__WHAT THE TASK ASKS__: Reproduce all of the lines below without changing a character, and leave the pictures out of your answer.

::::::

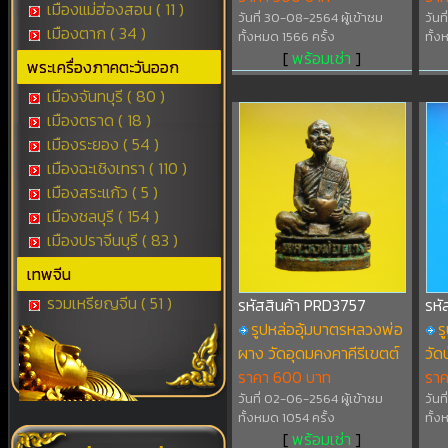
เมืองแม่ฮ่องสอน ( 11 )
วันที่ 30-08-2564 ผู้เข้าชม
วันท
เมืองตาก ( 34 )
ทั้งหมด 1566 ครั้ง
ทั้ง
[
พร้อมเช่า
]
พระเครื่องภาคตะวันออก
เมืองจันทบุรี ( 80 )
เมืองตราด ( 18 )
เมืองระยอง ( 54 )
เมืองฉะเชิงเทรา ( 110 )
เมืองสระแก้ว ( 5 )
เมืองชลบุรี ( 154 )
เมืองปราจีนบุรี ( 83 )
เทพจีน
รวมเหรียญจีน ( 51 )
รหัสสินค้า PRD3757
รหั
รูปหล่ออุ้มบาตรหลวงพ่อ
ร
ผาง วัดอุดมคงคาคีรีเขตต์
วัด
ราคา 600 บาท
รา
วันที่ 02-06-2564 ผู้เข้าชม
วันท
ทั้งหมด 1054 ครั้ง
ทั้ง
[
พร้อมเช่า
]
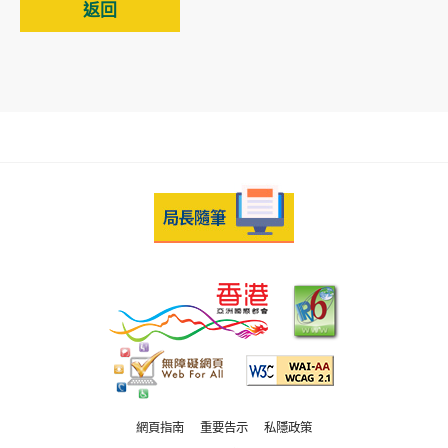
返回
網頁指南
重要告示
私隱政策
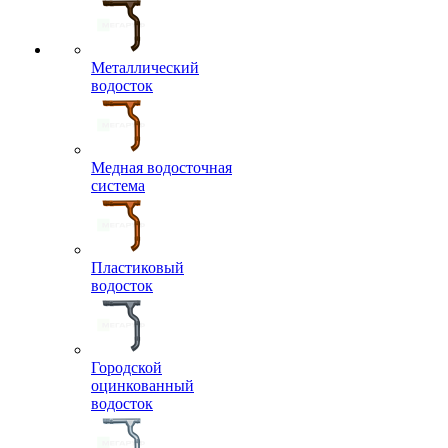
Металлический
водосток
Медная водосточная
система
Пластиковый
водосток
Городской
оцинкованный
водосток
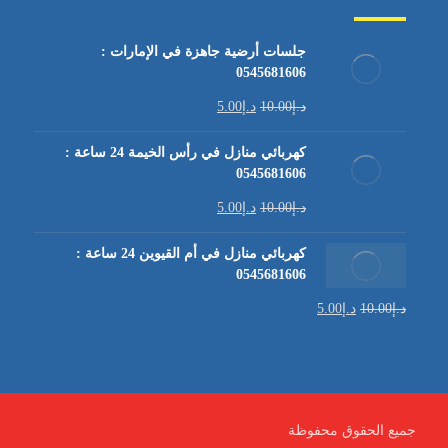
جلسات أرضية جاهزة في الإمارات :
0545681606
د.إ
10.00
د.إ
5.00
كهربائي منازل في رأس الخيمة 24 ساعة :
0545681606
د.إ
10.00
د.إ
5.00
كهربائي منازل في أم القيوين 24 ساعة :
0545681606
د.إ
10.00
د.إ
5.00
جميع الحقوق محفوظة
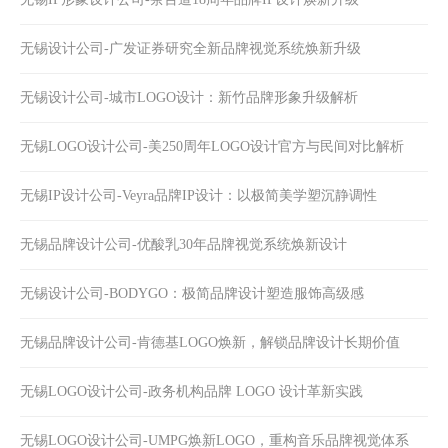
无锡设计公司-广发证券研究全新品牌视觉系统焕新升级
无锡设计公司-城市LOGO设计：新竹品牌形象升级解析
无锡LOGO设计公司-美250周年LOGO设计官方与民间对比解析
无锡IP设计公司-Veyra品牌IP设计：以极简美学塑沉静调性
无锡品牌设计公司-优酸乳30年品牌视觉系统焕新设计
无锡设计公司-BODYGO：极简品牌设计塑造服饰高级感
无锡品牌设计公司-​肯德基LOGO焕新，解锁品牌设计长期价值
​​无锡LOGO设计公司-政务机构品牌 LOGO 设计革新实践
无锡LOGO设计公司-UMPG焕新LOGO，重构音乐品牌视觉体系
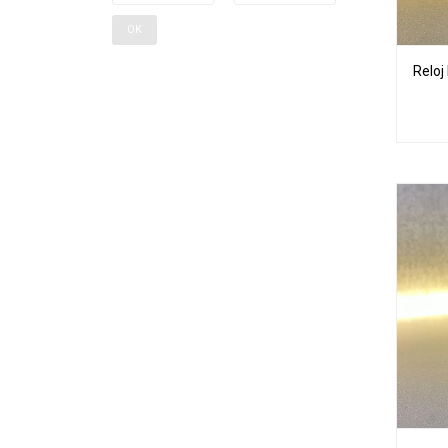
OK
Reloj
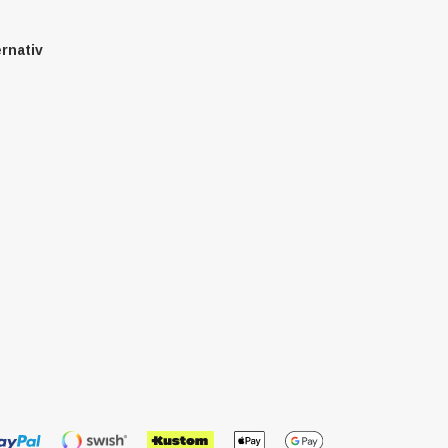
ernativ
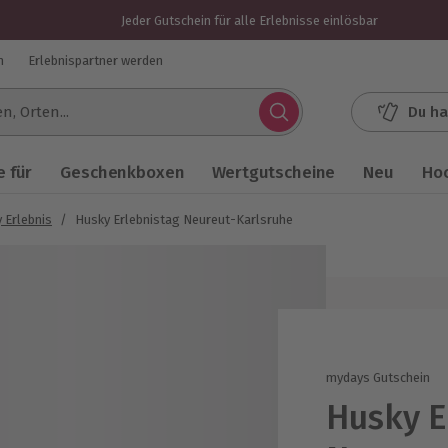
Jeder Gutschein für alle Erlebnisse einlösbar
n
Erlebnispartner werden
Du ha
.
 für
Geschenkboxen
Wertgutscheine
Neu
Ho
 Erlebnis
/
Husky Erlebnistag Neureut-Karlsruhe
mydays Gutschein
Husky E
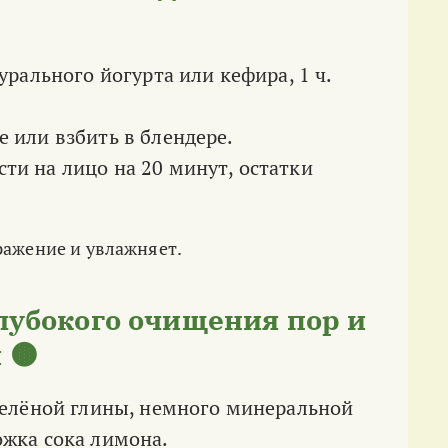
турального йогурта или кефира, 1 ч.
е или взбить в блендере.
ти на лицо на 20 минут, остатки
ражение и увлажняет.
глубокого очищения пор и
 🟤
 зелёной глины, немного минеральной
ожка сока лимона.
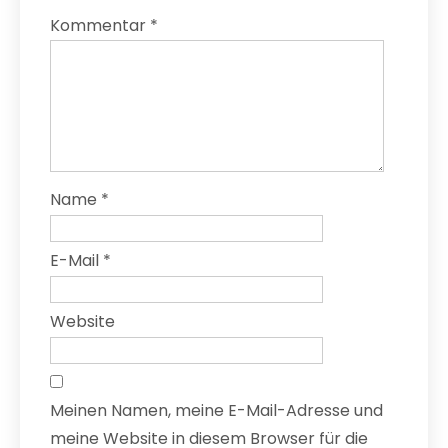
Kommentar
*
Name
*
E-Mail
*
Website
Meinen Namen, meine E-Mail-Adresse und
meine Website in diesem Browser für die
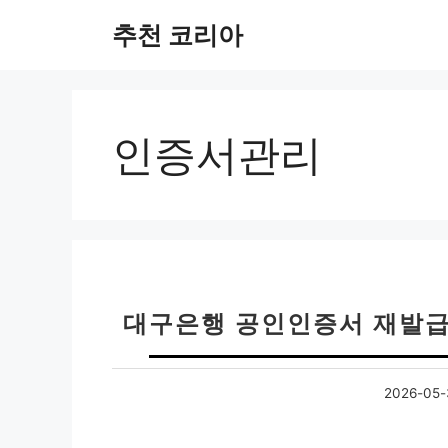
컨
추천 코리아
텐
츠
로
건
너
인증서관리
뛰
기
대구은행 공인인증서 재발급
2026-05-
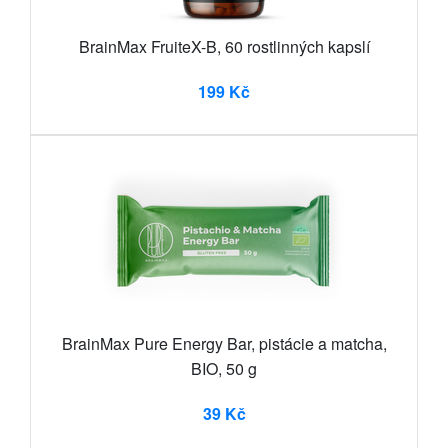
BrainMax FruiteX-B, 60 rostlinných kapslí
199 Kč
BrainMax Pure Energy Bar, pistácie a matcha,
BIO, 50 g
39 Kč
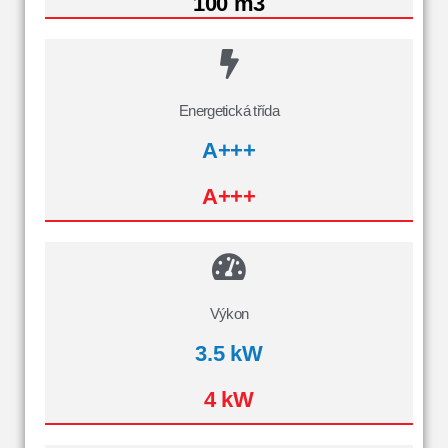
100 m3
Energetická třída
A+++
A+++
Výkon
3.5 kW
4 kW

::::::

__EXERCISE ANSWER__:
เมืองแม่ฮ่องสอน ( 11 )
วันที่ 30-08-2564 ผู้เข้าชม
วันท
เมืองตาก ( 34 )
ทั้งหมด 1566 ครั้ง
ทั้ง
[
พร้อมเช่า
]
พระเครื่องภาคตะวันออก
เมืองจันทบุรี ( 80 )
เมืองตราด ( 18 )
เมืองระยอง ( 54 )
เมืองฉะเชิงเทรา ( 110 )
เมืองสระแก้ว ( 5 )
เมืองชลบุรี ( 154 )
เมืองปราจีนบุรี ( 83 )
เทพจีน
รวมเหรียญจีน ( 51 )
รหัสสินค้า PRD3757
รหั
รูปหล่ออุ้มบาตรหลวงพ่อ
ร
ผาง วัดอุดมคงคาคีรีเขตต์
วัด
ราคา 600 บาท
รา
วันที่ 02-06-2564 ผู้เข้าชม
วันท
ทั้งหมด 1054 ครั้ง
ทั้ง
[
พร้อมเช่า
]
返回
網頁指南
重要告示
私隱政策
Металлический
водосток
Медная водосточная
система
Пластиковый
водосток
Городской
оцинкованный
водосток
جلسات أرضية جاهزة في الإمارات :
0545681606
د.إ
10.00
د.إ
5.00
كهربائي منازل في رأس الخيمة 24 ساعة :
0545681606
د.إ
10.00
د.إ
5.00
كهربائي منازل في أم القيوين 24 ساعة :
0545681606
د.إ
10.00
د.إ
5.00
جميع الحقوق محفوظة
无锡设计公司-广发证券研究全新品牌视觉系统焕新升级
无锡设计公司-城市LOGO设计：新竹品牌形象升级解析
无锡LOGO设计公司-美250周年LOGO设计官方与民间对比解析
无锡IP设计公司-Veyra品牌IP设计：以极简美学塑沉静调性
无锡品牌设计公司-优酸乳30年品牌视觉系统焕新设计
无锡设计公司-BODYGO：极简品牌设计塑造服饰高级感
无锡品牌设计公司-​肯德基LOGO焕新，解锁品牌设计长期价值
​​无锡LOGO设计公司-政务机构品牌 LOGO 设计革新实践
无锡LOGO设计公司-UMPG焕新LOGO，重构音乐品牌视觉体系
OK
Reloj
ernativ
Jeder Gutschein für alle Erlebnisse einlösbar
n
Erlebnispartner werden
Du ha
.
 für
Geschenkboxen
Wertgutscheine
Neu
Ho
 Erlebnis
/
Husky Erlebnistag Neureut-Karlsruhe
mydays Gutschein
Husky E
турального йогурта или кефира, 1 ч.
е или взбить в блендере.
ти на лицо на 20 минут, остатки
ражение и увлажняет.
глубокого очищения пор и
 🟤
 зелёной глины, немного минеральной
ожка сока лимона.
Kommentar
*
Name
*
E-Mail
*
Website
Meinen Namen, meine E-Mail-Adresse und
meine Website in diesem Browser für die
컨
추천 코리아
텐
츠
로
건
너
인증서관리
뛰
기
대구은행 공인인증서 재발급
2026-05-
BrainMax FruiteX-B, 60 rostlinných kapslí
199 Kč
BrainMax Pure Energy Bar, pistácie a matcha,
BIO, 50 g
39 Kč
100 m3
Energetická třída
A+++
A+++
Výkon
3.5 kW
4 kW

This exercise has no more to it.